As the chancellor weighs her options, the numbers facing her are stark. England is estimated to have spent around £37bn less on health infrastructure between 2010 and 2020 than comparable countries, contributing to the current repair backlog. At the same time, existing PFI schemes continue to drain roughly £10bn a year from public coffers across sectors. Whether new variants of public‑private partnership can thread the needle between speed, cost and political acceptability remains uncertain.
In the letter she received this week, Reeves’ colleagues offered their own prescription: renegotiate or buy out existing PFI contracts where possible, raise funds through conventional government borrowing or taxation, and keep ownership and control of new NHS buildings squarely in public hands. Supporters of partnership working counter that without some form of private investment, the pace of rebuilding will fall far short of what patients and staff need.

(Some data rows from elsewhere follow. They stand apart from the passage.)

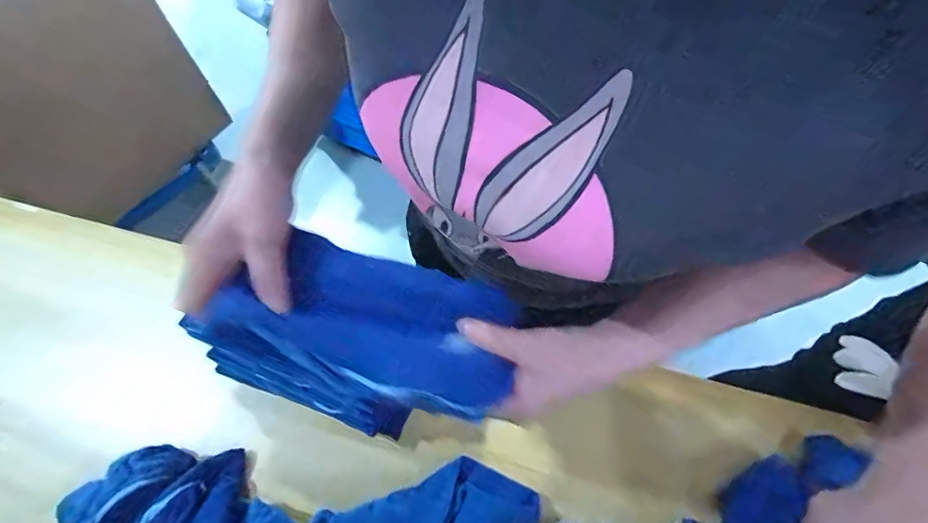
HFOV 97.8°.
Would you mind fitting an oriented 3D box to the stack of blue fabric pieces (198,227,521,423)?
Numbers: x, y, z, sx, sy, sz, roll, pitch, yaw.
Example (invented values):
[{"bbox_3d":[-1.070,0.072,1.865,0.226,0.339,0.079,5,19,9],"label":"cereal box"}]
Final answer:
[{"bbox_3d":[-0.065,0.039,0.326,0.214,0.021,0.117,20,47,2],"label":"stack of blue fabric pieces"}]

Between those positions lies the decision that will emerge, if not fully spelt out, in the chancellor’s red box on 26 November. For MPs like Cat Eccles, the measure of success will be whether the next generation of NHS staff walk into dry, safe, modern buildings without signing away decades of future budgets. For the Treasury, success may look like brand‑new neighbourhood clinics delivered on time without breaching fiscal rules. For millions of patients, it may simply be whether the doors of those centres open at all.